Copying exactly, give the lines in the material below from the one with "left ankle: (233, 328)" to the one with "nose: (285, 251)", ends included, and nothing besides.

---------- PROVIDED DATA

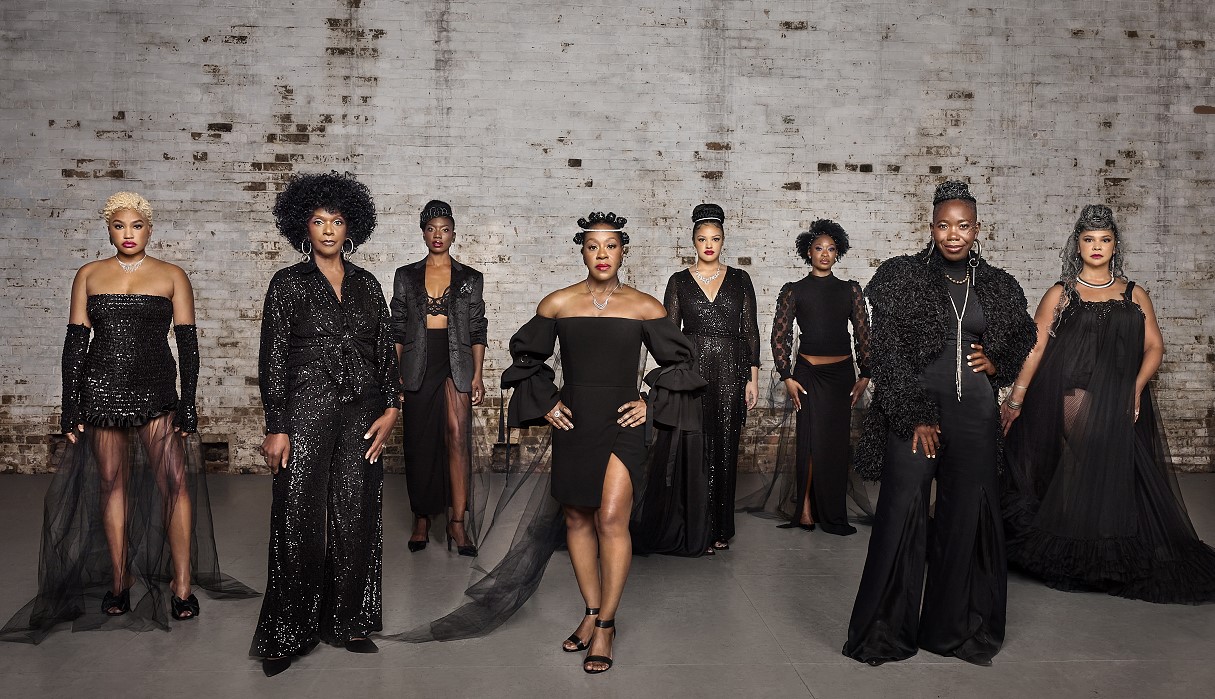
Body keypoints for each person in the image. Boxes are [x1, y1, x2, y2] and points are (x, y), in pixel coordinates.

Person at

--------------------
---------- PROVIDED DATA

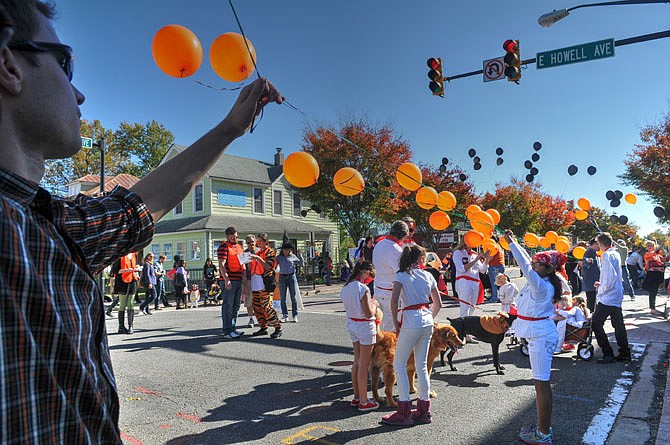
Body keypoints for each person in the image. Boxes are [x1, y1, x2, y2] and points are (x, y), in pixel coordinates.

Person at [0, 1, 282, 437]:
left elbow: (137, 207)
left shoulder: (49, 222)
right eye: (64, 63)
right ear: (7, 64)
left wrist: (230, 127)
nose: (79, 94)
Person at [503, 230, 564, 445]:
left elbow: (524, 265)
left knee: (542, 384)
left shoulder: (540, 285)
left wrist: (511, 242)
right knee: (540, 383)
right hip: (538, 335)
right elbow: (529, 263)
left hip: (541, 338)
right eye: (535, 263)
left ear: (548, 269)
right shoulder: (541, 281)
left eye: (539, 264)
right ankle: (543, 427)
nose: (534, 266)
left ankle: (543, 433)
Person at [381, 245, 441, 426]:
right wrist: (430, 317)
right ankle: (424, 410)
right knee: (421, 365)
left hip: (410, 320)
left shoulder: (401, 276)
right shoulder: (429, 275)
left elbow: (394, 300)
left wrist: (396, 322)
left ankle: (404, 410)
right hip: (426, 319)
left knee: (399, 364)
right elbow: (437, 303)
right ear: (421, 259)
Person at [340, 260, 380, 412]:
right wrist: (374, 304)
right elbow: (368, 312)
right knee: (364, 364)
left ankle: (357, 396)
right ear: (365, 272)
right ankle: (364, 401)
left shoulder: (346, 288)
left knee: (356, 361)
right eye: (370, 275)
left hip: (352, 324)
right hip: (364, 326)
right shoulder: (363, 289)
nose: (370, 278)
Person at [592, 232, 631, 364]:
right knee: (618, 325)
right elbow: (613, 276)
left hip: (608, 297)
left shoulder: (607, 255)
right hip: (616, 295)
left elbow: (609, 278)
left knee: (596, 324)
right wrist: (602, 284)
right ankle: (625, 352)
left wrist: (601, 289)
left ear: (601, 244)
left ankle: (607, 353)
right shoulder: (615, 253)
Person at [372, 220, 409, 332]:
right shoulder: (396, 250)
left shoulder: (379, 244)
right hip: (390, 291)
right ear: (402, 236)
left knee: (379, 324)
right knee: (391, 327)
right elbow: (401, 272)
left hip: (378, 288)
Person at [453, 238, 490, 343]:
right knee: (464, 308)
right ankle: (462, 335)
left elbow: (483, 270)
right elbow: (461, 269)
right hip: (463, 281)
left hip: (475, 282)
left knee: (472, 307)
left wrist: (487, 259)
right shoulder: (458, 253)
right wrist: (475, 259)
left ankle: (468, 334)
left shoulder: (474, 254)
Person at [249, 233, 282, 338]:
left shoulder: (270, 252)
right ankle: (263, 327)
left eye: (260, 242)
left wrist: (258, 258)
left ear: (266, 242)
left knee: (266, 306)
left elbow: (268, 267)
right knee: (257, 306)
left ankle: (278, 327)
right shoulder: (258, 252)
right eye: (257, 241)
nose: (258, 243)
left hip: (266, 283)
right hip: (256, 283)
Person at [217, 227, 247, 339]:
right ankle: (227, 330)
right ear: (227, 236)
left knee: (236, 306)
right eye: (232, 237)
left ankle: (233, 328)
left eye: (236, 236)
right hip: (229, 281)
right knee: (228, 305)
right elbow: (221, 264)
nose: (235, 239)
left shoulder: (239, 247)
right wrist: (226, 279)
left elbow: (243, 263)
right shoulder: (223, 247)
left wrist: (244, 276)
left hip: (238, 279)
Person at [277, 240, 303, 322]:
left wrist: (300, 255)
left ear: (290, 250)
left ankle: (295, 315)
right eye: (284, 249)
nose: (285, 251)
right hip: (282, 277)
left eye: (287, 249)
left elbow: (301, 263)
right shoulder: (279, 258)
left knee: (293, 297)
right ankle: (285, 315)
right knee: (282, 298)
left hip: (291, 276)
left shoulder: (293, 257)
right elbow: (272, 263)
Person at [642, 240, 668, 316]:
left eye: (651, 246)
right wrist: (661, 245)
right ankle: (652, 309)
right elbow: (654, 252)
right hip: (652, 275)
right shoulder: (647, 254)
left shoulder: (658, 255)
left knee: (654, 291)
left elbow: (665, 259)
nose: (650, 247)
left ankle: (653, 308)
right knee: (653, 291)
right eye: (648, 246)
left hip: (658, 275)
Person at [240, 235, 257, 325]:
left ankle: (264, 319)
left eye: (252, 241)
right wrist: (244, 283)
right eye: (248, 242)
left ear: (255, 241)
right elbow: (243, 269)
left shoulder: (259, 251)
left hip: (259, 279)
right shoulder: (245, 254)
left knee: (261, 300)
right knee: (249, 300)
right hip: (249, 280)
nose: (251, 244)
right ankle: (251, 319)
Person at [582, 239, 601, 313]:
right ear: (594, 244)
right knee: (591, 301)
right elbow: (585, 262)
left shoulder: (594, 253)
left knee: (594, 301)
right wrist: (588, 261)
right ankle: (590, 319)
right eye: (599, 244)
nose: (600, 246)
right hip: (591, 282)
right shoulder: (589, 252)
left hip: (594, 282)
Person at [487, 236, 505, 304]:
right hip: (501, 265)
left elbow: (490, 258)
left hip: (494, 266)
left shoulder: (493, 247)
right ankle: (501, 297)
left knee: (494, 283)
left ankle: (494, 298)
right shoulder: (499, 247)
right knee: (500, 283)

--------------------
---------- PROVIDED DATA

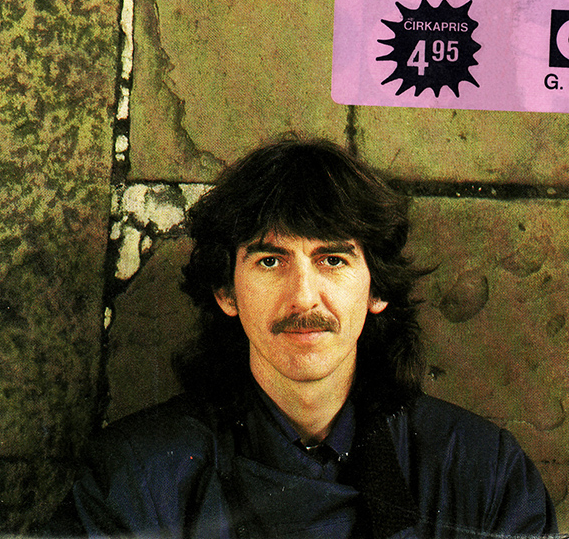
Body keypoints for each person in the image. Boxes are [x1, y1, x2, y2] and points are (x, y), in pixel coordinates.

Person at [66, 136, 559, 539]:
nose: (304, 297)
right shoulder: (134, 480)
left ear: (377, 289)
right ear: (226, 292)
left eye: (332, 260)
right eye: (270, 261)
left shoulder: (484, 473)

--------------------

__ANSWER TO THIS TASK__
left ankle: (233, 328)
left eye: (236, 236)
right hip: (229, 281)
right knee: (228, 305)
right elbow: (221, 264)
nose: (235, 239)
left shoulder: (239, 247)
right wrist: (226, 279)
left elbow: (243, 263)
right shoulder: (223, 247)
left wrist: (244, 276)
left hip: (238, 279)
Person at [277, 240, 303, 322]:
left wrist: (300, 255)
left ear: (290, 250)
left ankle: (295, 315)
right eye: (284, 249)
nose: (285, 251)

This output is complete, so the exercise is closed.